* What to produce *
In the forum post on the Trump indictment, how long does the writer say the DOJ gave Trump to return the classified documents?

* Provided text *
------------------------------------------------

GOP Senate/House in disarray over Trump indictment

Ok. So lets see:
The semi-independent DOJ gives Trump a year and a half to return the classified docs, has extensive ongoing outreach with him and his lawyers, finally hands over a portion of the docs, but is then told that is all of them. Trump also tells his lawyers he has returned all of them.

Then Trump goes around bragging he hasnt returned all of them and is leaving them in conspicuous places. Mar-a-lago is raided and a special master is appointed. Trump has been given every opportunity to do what is required of him by law and he flaunted it.

Continuing to give Trump deferential treatment is not harassment. You can find other examples out there over the last 8 years or so that might be construed as a witch hunt, but this aint one of them, brother.
LOL. You should have just stopped there.
 
You can harass people with investigations, and also have those investigations find crimes. We've seen a ton of examples of both outcomes in recent years, but most appear to be initiated by people trying to undermine their opponents. Typical political shenanigans....

------------------------------------------------

* Information provided *

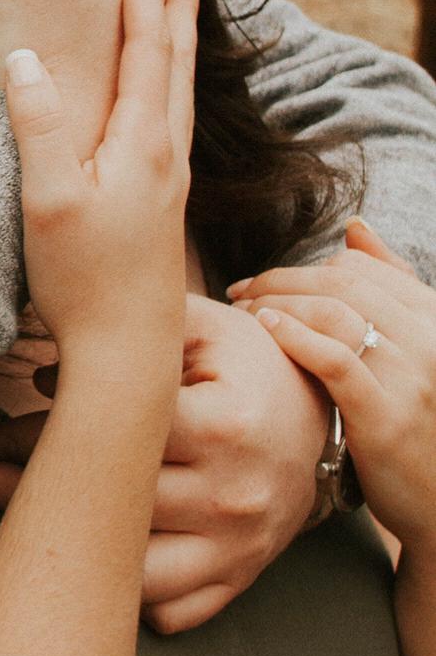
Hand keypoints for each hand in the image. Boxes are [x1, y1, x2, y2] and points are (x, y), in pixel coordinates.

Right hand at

------------------------------------------------

* Task solution *
A year and a half.